#### Provided information
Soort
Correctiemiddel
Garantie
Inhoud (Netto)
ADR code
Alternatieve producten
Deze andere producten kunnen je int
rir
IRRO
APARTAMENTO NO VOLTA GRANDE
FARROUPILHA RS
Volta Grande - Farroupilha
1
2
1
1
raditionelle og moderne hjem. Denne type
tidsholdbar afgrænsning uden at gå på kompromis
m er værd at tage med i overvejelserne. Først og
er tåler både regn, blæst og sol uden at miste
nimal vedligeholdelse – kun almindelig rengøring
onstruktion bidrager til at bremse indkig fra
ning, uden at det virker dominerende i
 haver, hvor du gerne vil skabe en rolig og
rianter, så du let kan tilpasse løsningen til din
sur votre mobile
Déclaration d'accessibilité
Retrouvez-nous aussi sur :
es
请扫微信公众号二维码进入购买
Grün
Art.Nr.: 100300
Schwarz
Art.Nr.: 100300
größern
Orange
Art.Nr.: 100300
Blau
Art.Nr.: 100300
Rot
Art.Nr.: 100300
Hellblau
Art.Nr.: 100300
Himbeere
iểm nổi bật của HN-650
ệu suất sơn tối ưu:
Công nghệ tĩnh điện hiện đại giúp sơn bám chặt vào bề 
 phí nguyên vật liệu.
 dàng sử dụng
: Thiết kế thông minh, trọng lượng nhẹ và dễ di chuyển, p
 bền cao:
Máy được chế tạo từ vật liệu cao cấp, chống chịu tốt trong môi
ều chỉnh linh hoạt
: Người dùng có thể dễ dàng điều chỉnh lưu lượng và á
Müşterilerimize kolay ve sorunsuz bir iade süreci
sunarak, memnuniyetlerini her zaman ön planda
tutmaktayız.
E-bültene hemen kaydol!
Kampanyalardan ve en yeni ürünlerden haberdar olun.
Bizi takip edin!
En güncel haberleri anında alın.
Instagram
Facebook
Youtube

#### What this task involves
Check each line of the listing above for the string "dàng", then give how many lines have it. No other text.

#### Answer
2